Question

S.I unit of permittivity is:
A) \[{C^2}{m^2}{N^2}\]
B) \[{C^2}{m^ - }^2{N^{ - 1}}\]
C) \[{C^2}{m^2}{N^{ - 1}}\]
D) \[{C^{ - 1}}{m^2}{N^{ - 2}}\]

Answer 1

Hint: To get the correct answer to this question we can write a formula where the required quantity is appeared and use the known S.I. units which means the international system of units, all the other quantities we can get the units of our required quantity.

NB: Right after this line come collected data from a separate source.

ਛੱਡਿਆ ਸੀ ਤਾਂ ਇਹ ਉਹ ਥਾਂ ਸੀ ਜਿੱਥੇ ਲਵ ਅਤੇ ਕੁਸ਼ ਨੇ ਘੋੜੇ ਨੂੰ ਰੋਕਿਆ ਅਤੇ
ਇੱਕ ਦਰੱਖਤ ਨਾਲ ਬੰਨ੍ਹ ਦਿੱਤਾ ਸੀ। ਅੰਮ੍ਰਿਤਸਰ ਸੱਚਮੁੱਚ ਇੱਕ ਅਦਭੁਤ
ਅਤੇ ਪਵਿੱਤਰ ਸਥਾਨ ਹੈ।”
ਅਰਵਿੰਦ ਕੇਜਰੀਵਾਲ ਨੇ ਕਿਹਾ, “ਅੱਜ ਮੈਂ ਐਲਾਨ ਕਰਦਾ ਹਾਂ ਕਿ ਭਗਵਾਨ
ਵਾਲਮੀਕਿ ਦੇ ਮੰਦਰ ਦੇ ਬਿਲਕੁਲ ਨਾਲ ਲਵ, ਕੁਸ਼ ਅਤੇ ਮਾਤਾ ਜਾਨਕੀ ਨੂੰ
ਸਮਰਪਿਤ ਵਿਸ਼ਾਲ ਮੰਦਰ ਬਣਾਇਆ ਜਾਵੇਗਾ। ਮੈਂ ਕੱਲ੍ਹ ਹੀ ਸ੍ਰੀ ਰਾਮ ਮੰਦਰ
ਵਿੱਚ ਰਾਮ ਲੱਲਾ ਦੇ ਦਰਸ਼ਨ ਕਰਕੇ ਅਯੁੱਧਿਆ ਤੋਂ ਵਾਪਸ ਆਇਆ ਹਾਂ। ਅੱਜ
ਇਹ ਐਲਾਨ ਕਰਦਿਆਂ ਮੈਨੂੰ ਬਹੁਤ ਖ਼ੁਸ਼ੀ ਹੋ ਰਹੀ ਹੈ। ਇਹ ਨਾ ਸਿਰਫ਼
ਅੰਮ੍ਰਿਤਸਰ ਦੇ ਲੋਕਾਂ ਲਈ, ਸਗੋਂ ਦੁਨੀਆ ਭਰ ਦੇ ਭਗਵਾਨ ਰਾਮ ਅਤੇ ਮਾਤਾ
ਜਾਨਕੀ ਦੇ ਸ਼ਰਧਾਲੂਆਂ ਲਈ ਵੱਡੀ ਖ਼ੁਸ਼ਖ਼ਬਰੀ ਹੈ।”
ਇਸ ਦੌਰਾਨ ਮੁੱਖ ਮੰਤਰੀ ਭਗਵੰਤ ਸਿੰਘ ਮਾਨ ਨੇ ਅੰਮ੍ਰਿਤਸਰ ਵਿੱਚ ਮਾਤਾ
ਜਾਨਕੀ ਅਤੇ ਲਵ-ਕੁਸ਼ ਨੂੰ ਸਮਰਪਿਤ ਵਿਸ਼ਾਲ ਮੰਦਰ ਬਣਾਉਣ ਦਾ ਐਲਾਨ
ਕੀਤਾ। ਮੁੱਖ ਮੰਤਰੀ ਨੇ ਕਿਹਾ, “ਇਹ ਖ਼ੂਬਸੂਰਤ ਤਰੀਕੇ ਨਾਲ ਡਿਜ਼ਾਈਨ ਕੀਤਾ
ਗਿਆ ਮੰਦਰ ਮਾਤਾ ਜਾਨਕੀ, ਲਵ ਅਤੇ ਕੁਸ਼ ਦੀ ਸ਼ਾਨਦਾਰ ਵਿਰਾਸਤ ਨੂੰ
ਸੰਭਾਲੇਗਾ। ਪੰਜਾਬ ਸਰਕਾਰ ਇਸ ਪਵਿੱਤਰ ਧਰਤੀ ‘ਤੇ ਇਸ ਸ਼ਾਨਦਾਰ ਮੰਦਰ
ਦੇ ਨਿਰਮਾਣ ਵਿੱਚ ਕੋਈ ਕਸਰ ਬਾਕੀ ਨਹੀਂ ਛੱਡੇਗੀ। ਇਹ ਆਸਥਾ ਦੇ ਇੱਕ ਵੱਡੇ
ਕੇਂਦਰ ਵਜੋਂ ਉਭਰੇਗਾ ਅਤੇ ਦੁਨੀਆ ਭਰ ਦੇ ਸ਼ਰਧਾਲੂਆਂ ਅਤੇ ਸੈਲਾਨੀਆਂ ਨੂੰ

Complete step by step answer:
Here we will be using coulomb’s law in electrostatics
$F = \dfrac{{{q_1} \times {q_2}}}{{4\pi { \in _0} \times {r^2}}}$
Where we know that,
F= force between charges q₁ and q₂
S.I. unit of force: Newton=N
q₁ and q₂ are the charges
S.I. unit of charge = Coulomb=C
r = distance between the charges
S.I. unit of distance: meter=m
${ \in _0}$=permittivity
4 and π are constants so and are unitless
${ \in _0} = \dfrac{{{q_1} \times {q_2}}}{{F \times 4\pi \times {r^2}}}$
Units of permittivity \[{\text{ = }}\left[ {\dfrac{{{\text{unit of charge }}{{\text{q}}_1} \times {\text{unit of charge }}{{\text{q}}_2}}}{{{\text{unit of force}} \times {{\left( {{\text{unit of distance}}} \right)}^{\text{2}}}}}} \right]\]
= ${C^2} \times {N^{ - 1}} \times {m^{ - 2}}$
Hence, (B) is the correct option.

Additional Information: Permittivity is the property of every material, which measures the opposition offered against the formation of an electric field. It is represented by the Greek alphabet ϵ. It tells the material to store potential energy under influence of an electric field. In electromagnetism, the absolute permittivity, often simply called permittivity and denoted by the Greek letter ε, is a measure of the electric polarizability of a dielectric.

Note:
Another method:
We can use the formula for finding the capacitance of a capacitor to find the unit of permittivity
We know that $C = { \in _0} \times A/d$
Where C= capacitance of a capacitor
Units of capacitance=farad
Farad in units=\[{s^4} \cdot {A^2} \cdot {m^{ - 2}} \cdot k{g^{ - 1}}\]
We know that A = Ampere “unit of the current “
Since current = charge /per unit time
So, A = C/s, Where “C“ is unit of charge
Farad=\[\]\[{s^4} \cdot {C^2} \cdot {m^{ - 2}} \cdot k{g^{ - 1}}{s^{ - 2}}\]
“d” is the distance between plates
Unit of d = m
”A” is the area of the plate
Units of A = m2
${ \in _0} = C \times d/A$
Calculating the SI unit of ε:
Required units = \[\dfrac{{unit{\text{ }}of{\text{ }}C \times unit{\text{ }}of{\text{ }}d}}{{unit{\text{ }}of{\text{ }}A}}\]
= \[{s^4} \cdot {C^2} \cdot {m^{ - 2}} \cdot k{g^{ - 1}}{s^{ - 2}} \times m/{m^2}\]
= $({s^2}{m^{ - 1}}k{g^{ - 1}}){C^2}/{m^2}$
Where $({s^2}{m^{ - 1}}k{g^{ - 1}}) = {N^{ - 1}}$
So the unit of permittivity =${C^2}{N^{ - 1}}{m^{ - 2}}$
Hence, Option (B) is the correct answer.